> _DOCUMENT EXCERPT_:
################

New Parkinson's disease research initiative receives support from Prof Ian Wilmut
Professor Sir Ian Wilmut (The Roslin Institute), lead scientist in the project that created Dolly the Sheep, has announced, on World Parkinson's Disease Day, that he is backing a major new Parkinsons's disease research programme between Dundee and Edinburgh after being diagnosed with the condition.
The BBC have conducted an exculsive interview with Professor Wilmut which can be found on their website (link below).
Parkinson's Disease can cause a range of symptoms including slow movement, muscle stiffness and involuntary shaking. Treatments can help symptoms but there is nothing to slow down or stop the progression.
The work pioneering work on Dolly the Sheep has led to the development of techniques that now allow scientists to reprogramme adult cells to become any cell type in the body (induced pluripotent stem cells, iPSC's). iPSC cells are now being used in many neuroscience research areas and hold grest promise because of their potential to repair damaged tissue. Dr Tilo Kunath (MRC Centre for Regenerative Medicine) is using this approach to understand Parkinson's Disease.

################

> _DATA FOR REVIEW_:
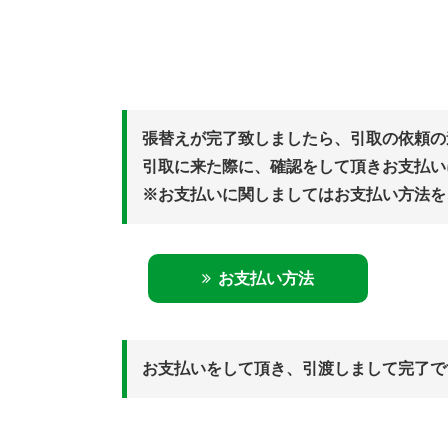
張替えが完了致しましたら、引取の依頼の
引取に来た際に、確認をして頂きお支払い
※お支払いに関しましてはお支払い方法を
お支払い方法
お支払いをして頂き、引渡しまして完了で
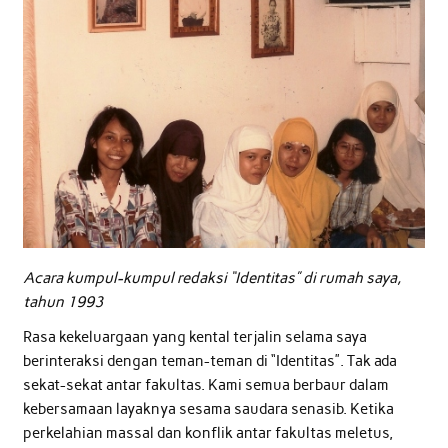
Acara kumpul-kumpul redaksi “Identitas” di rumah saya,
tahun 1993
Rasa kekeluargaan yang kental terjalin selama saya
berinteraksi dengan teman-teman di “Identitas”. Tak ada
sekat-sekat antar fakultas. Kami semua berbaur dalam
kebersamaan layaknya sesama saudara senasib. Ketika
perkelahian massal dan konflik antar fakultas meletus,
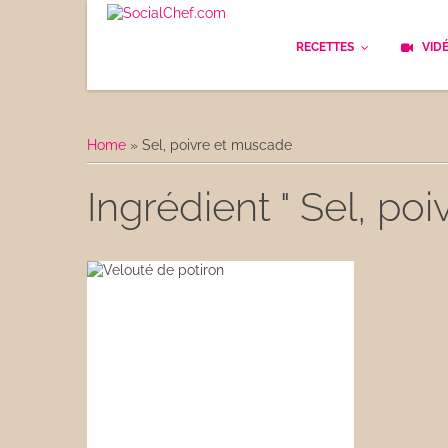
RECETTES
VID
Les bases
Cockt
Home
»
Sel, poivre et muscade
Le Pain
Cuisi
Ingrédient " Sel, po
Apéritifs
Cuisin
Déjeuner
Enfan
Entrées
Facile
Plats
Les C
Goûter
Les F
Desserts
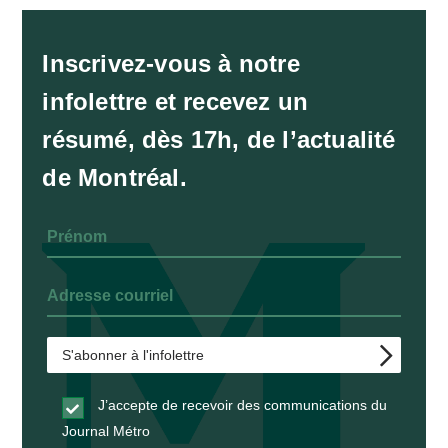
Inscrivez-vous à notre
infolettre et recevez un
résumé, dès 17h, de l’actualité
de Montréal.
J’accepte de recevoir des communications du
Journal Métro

################

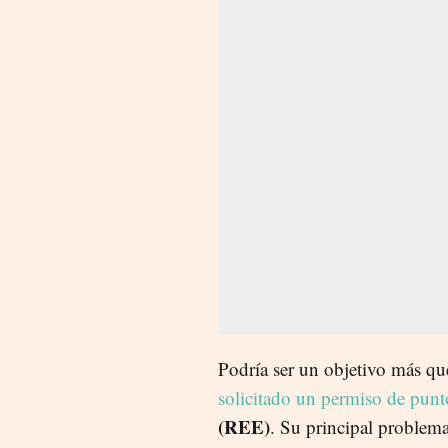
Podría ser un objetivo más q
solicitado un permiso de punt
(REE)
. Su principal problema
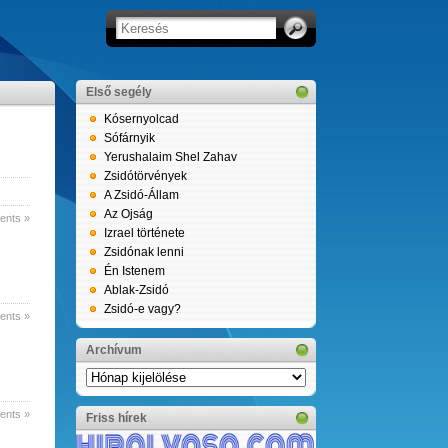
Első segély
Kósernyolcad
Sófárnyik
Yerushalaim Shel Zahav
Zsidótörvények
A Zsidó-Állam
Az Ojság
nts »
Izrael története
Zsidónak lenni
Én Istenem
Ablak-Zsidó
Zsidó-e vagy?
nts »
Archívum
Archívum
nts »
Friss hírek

################

Continue the news item on Professor Sir Ian Wilmut's backing for Parkinson's disease research, starting after its last sentence about Dr Tilo Kunath.

Dr Tilo Kunath said: "Professor Wilmut's cloning of Dolly the sheep really turned biological thinking on its head. It really opened up the eyes of a lot of scientists - that you could reverse in time the age of cells or the age of an animal. That really influenced a very prominent scientist, Shinya Yamanaka, to make these stem cells that I've been using in my lab now for the last five years. His discovery has really opened up an area of biology that has transformed the way we try to study diseases, the way that we model diseases and I think it's really exciting that one of the conditions that iPSCs will be addressing is Parkinson's disease."
The Dundee-Edinburgh Initiative, which launches at a joint symposium on Friday, plans to set up the first clinical trials in Scotland aimed at slowing down Parkinson's.